:: SELECTED PASSAGE ::

= = =

Talk about a tough race.

The legendary Boston Marathon put even the most seasoned runners to the test this year as near record-high temperatures soared into the upper 80s. It was an extraordinary test of physical ability as runners took on 26.2 sweaty miles.

But for one highly motivated group, there was something extra pulling them to the finish line. The Tufts team, running in the Second Annual President’s Marathon Challenge, was bound and determined to make it—and there were plenty of Tufts supporters to cheer them on.

“The heat was intense, the emotions raw, and the camaraderie extraordinary,” said Miriam Nelson, N85, N87, team co-leader and director of the John Hancock Center for Physical Activity and Nutrition at the Friedman School of Nutrition Science and Policy. “Maybe it’s because we became so close during those long runs together through the fall, winter, and spring. When you strive to accomplish something together, you’re quite likely to succeed.”

= = =

:: GOAL 1 ::
List every season of the year named in the marathon passage.
:: GOAL 2 ::
Reproduce the part of the marathon passage starting with "The legendary Boston" and going on through "26.2 sweaty miles.".

:: EXTRACTED INFORMATION ::
= = =

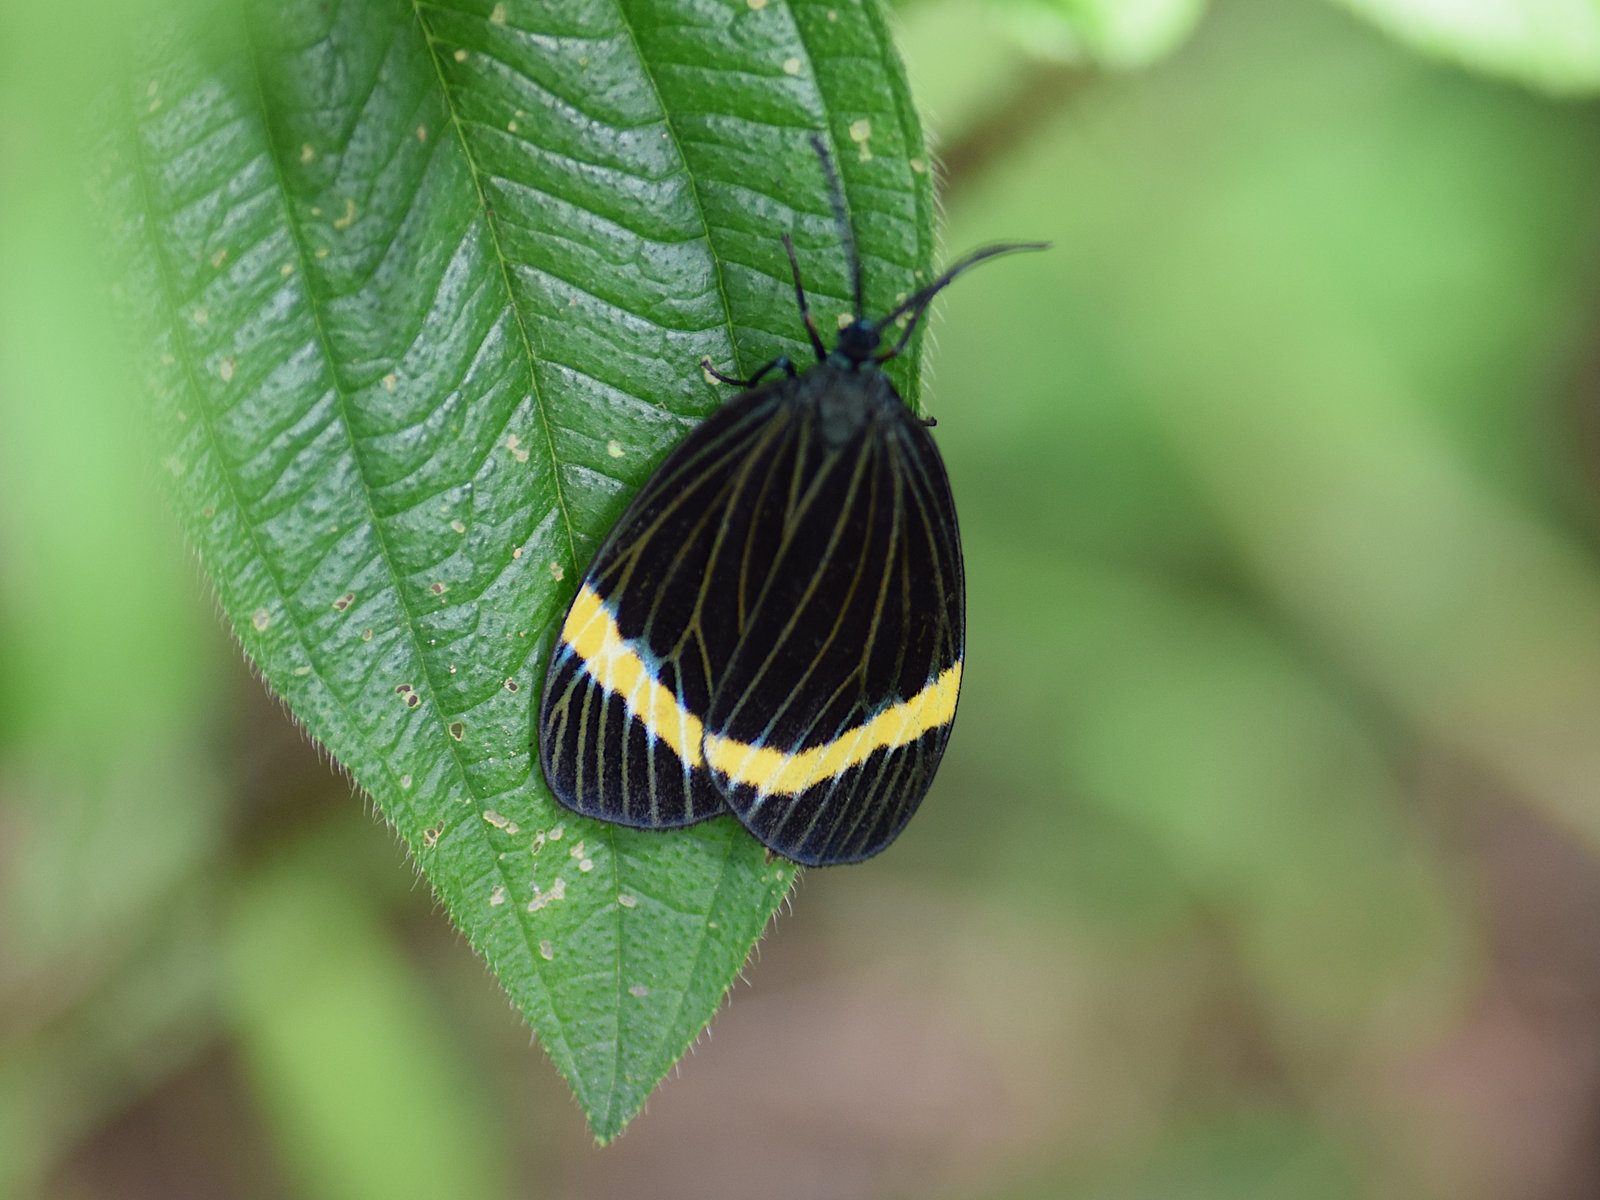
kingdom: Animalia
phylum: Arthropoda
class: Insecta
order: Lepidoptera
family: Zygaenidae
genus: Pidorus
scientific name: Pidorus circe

= = =

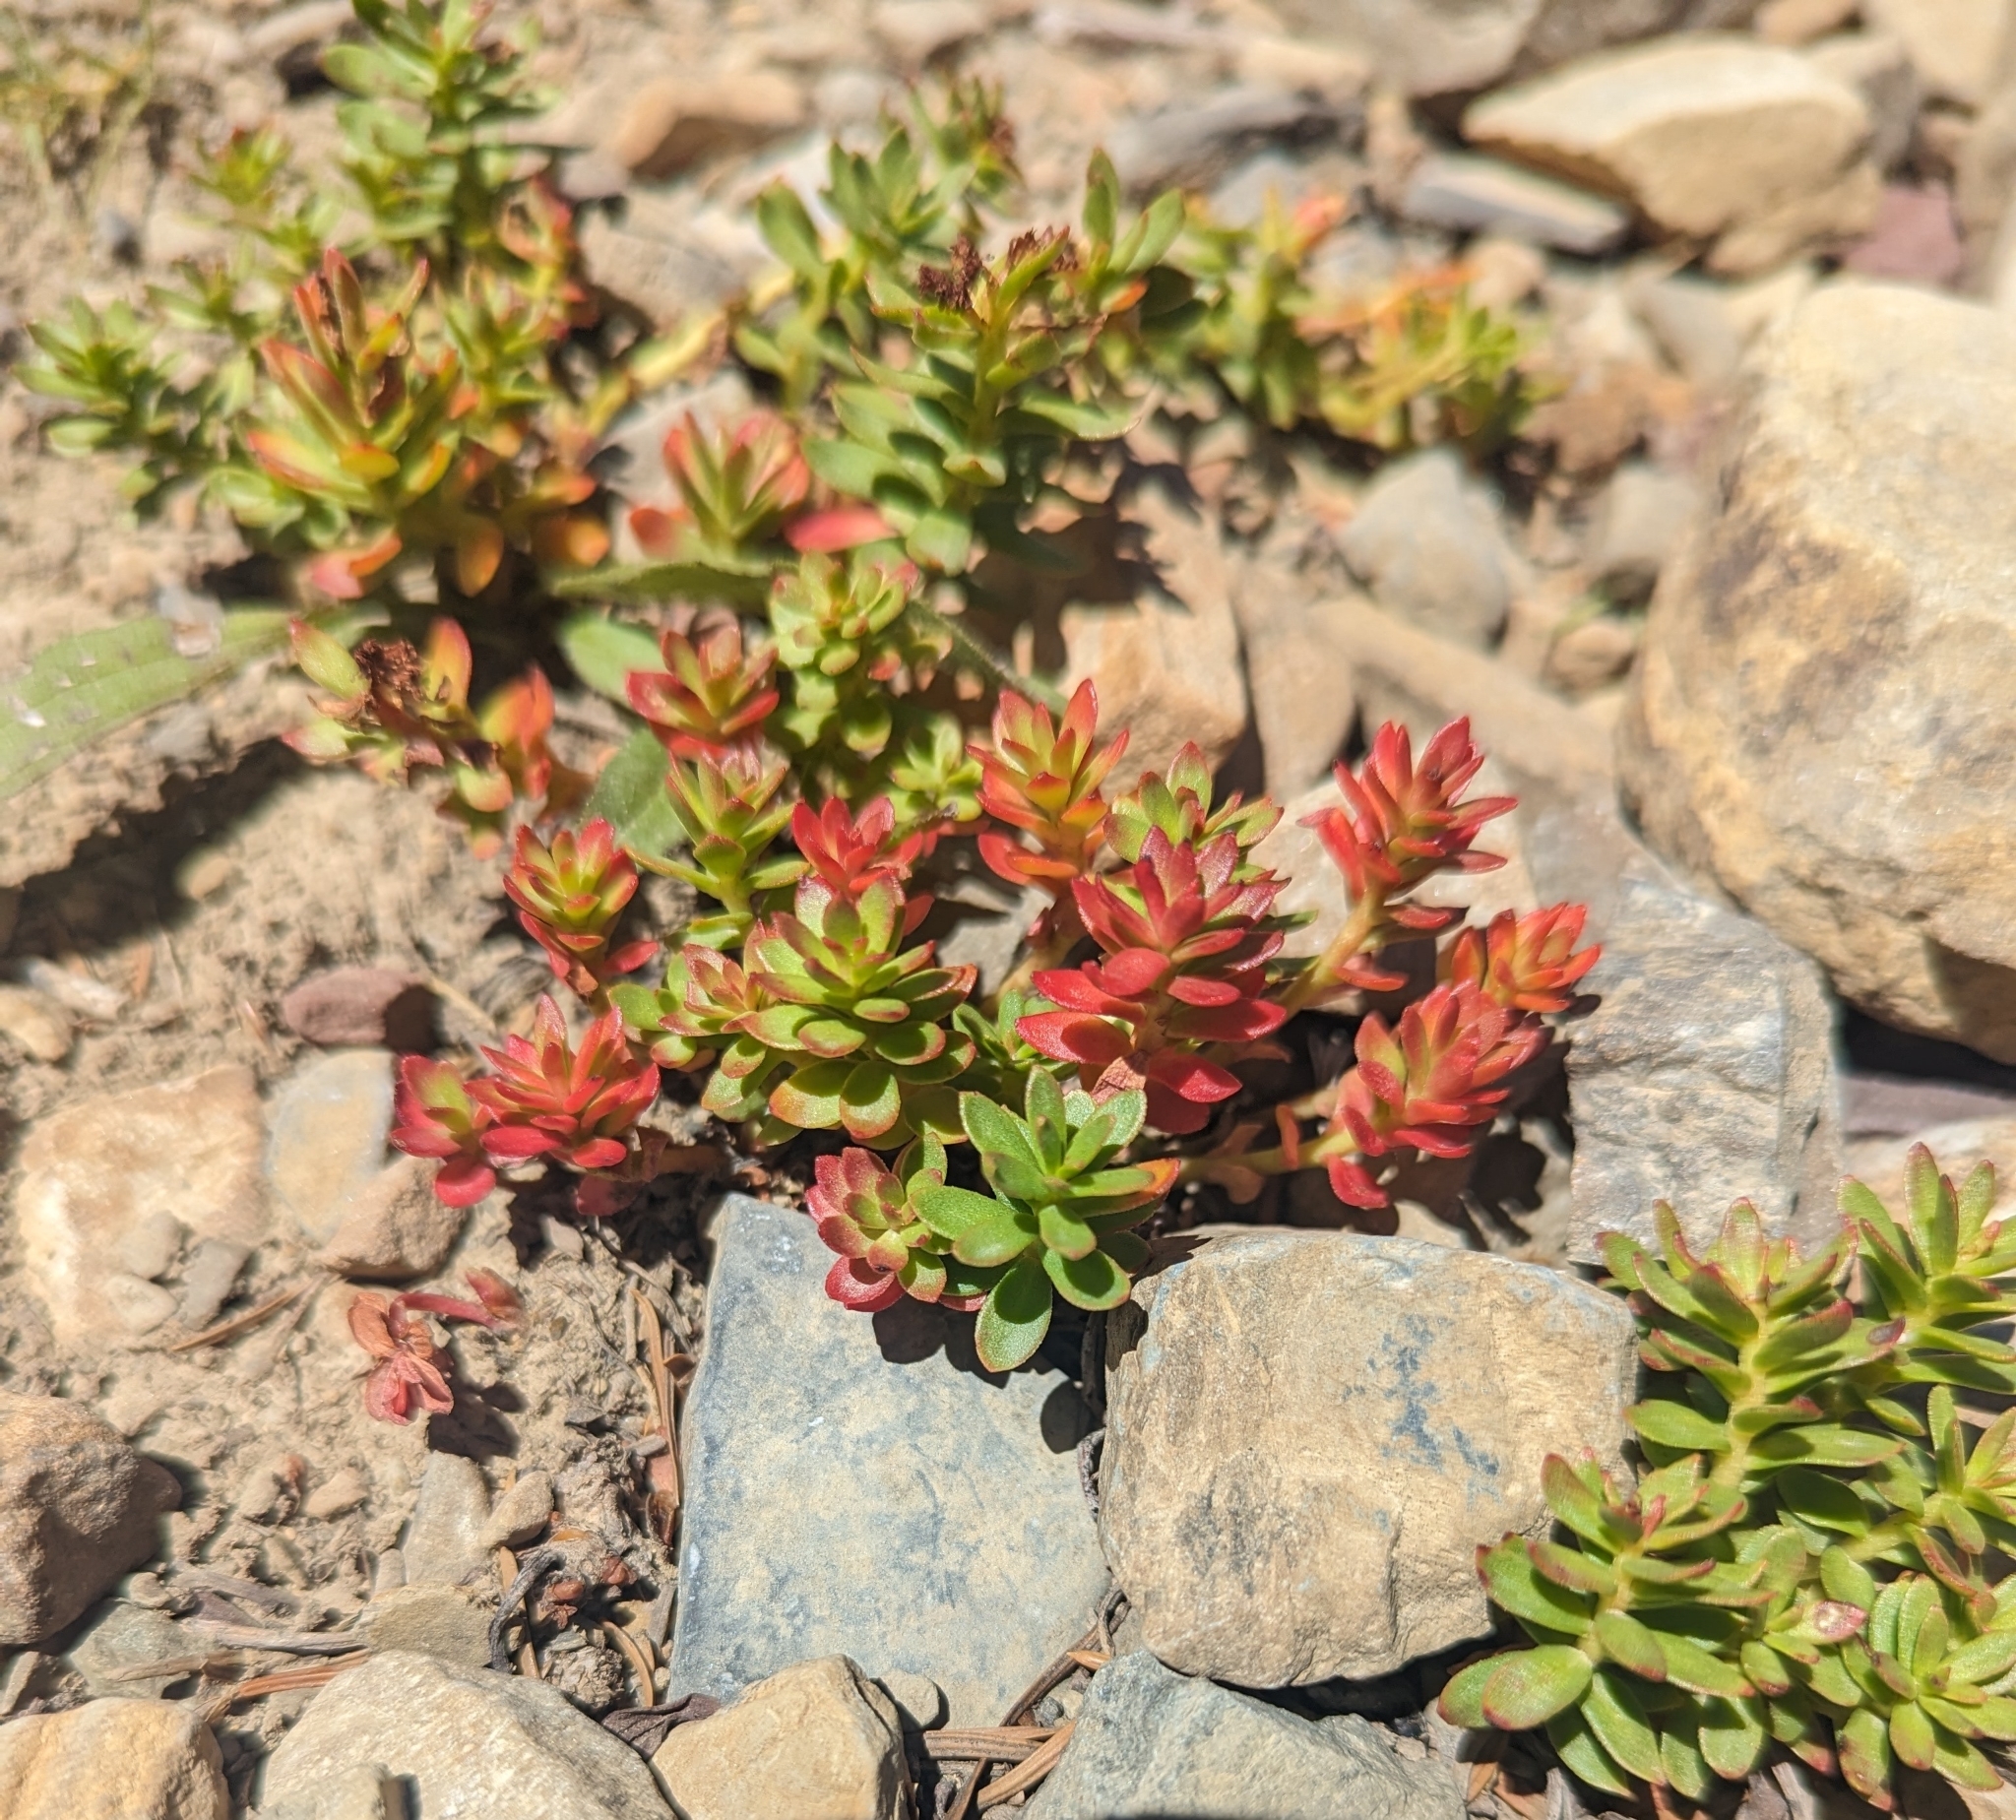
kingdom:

= = =

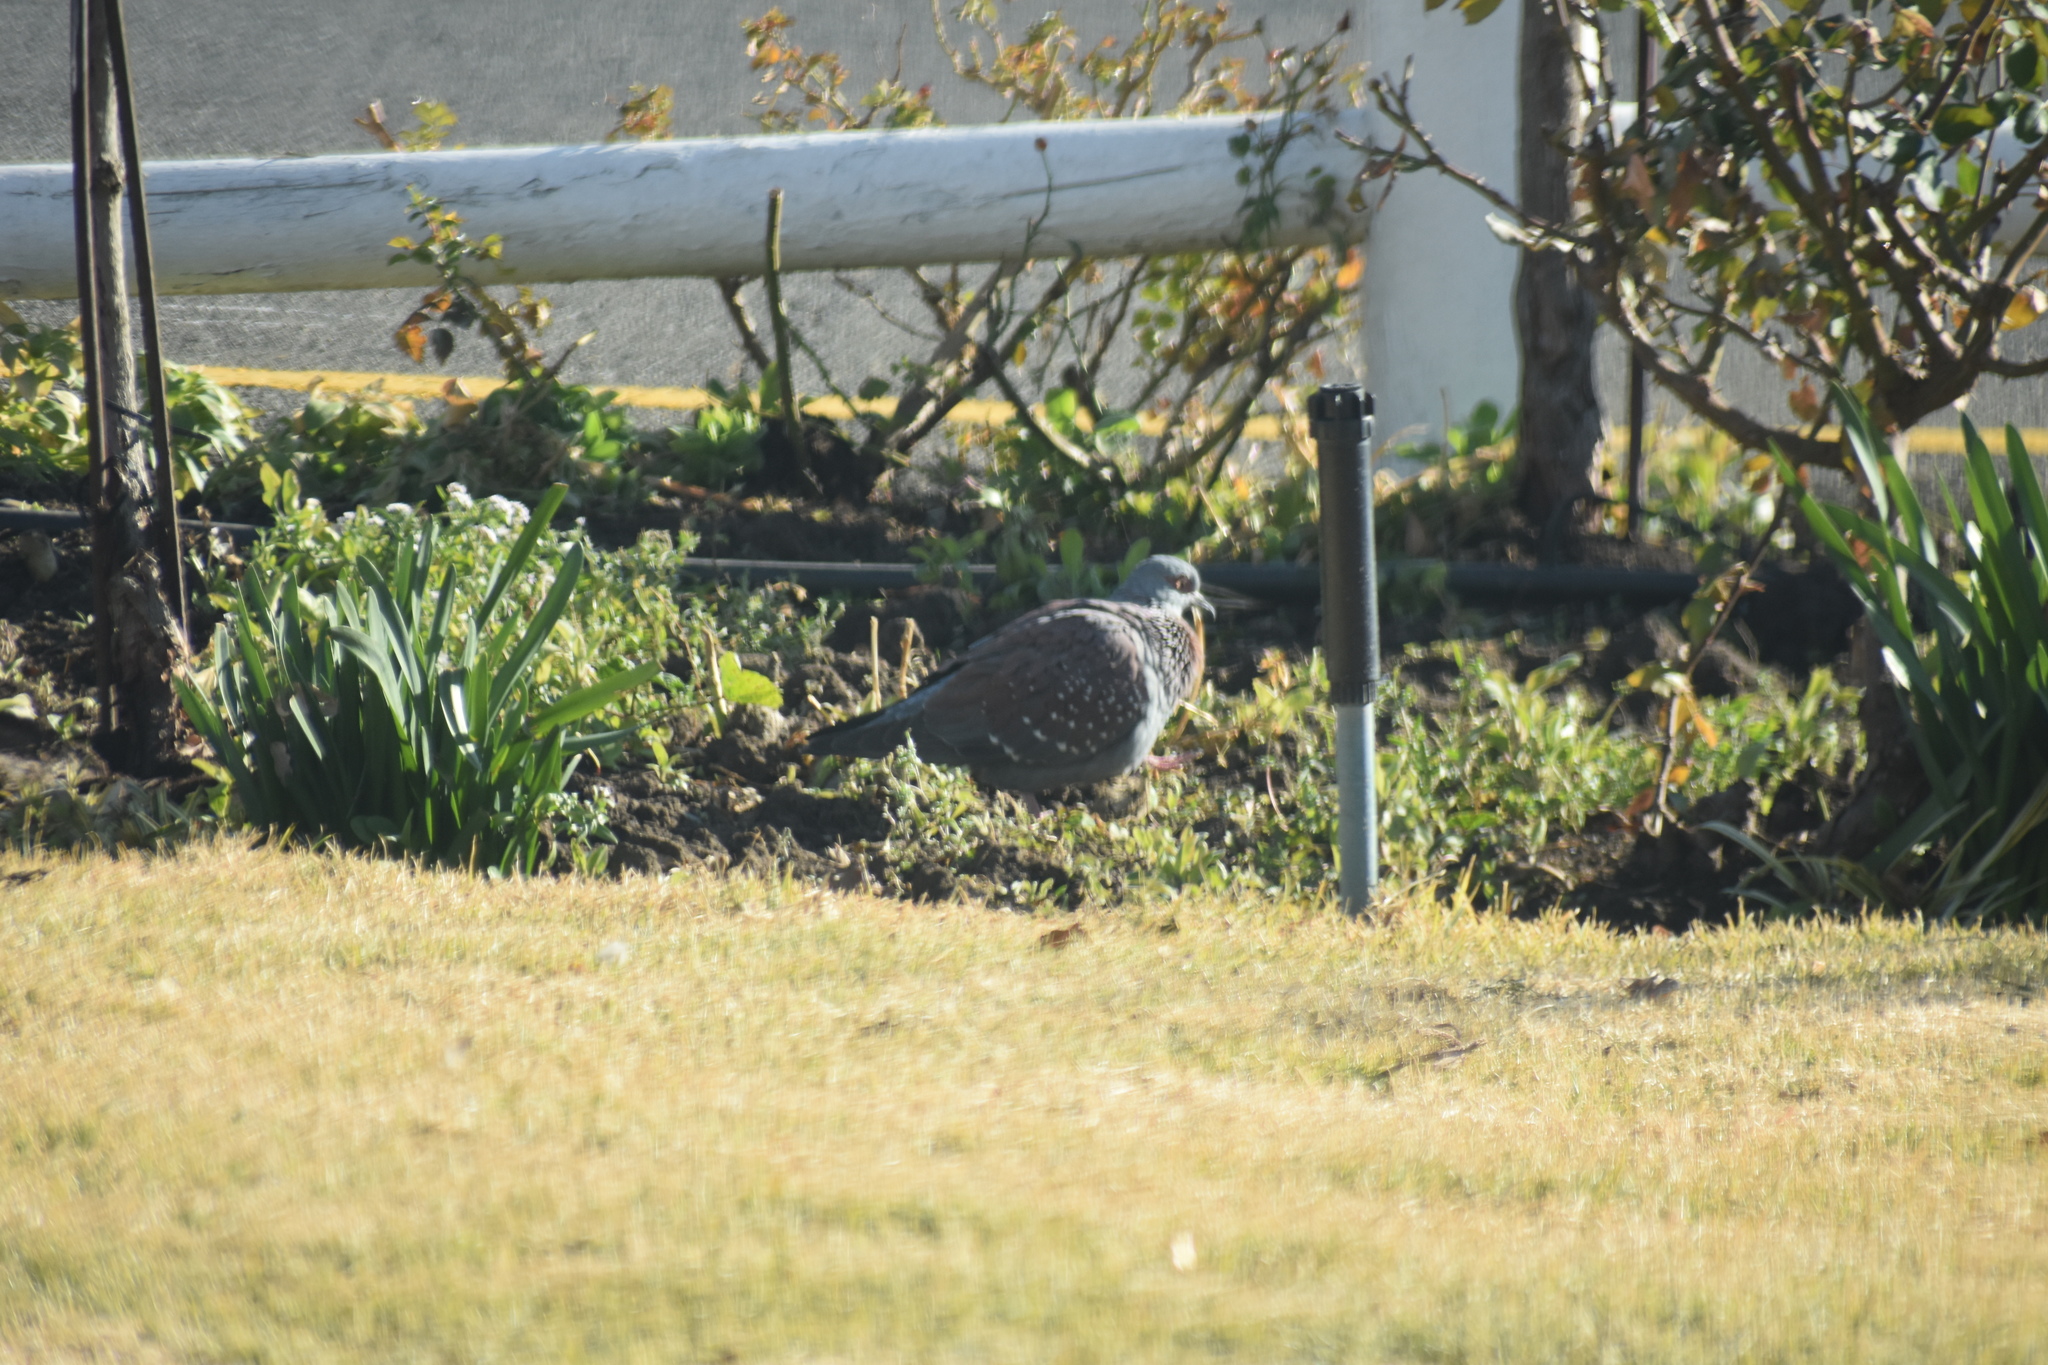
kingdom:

= = =

:: EXERCISE RESULT 1 ::
fall, winter, spring

:: EXERCISE RESULT 2 ::
The legendary Boston Marathon put even the most seasoned runners to the test this year as near record-high temperatures soared into the upper 80s. It was an extraordinary test of physical ability as runners took on 26.2 sweaty miles.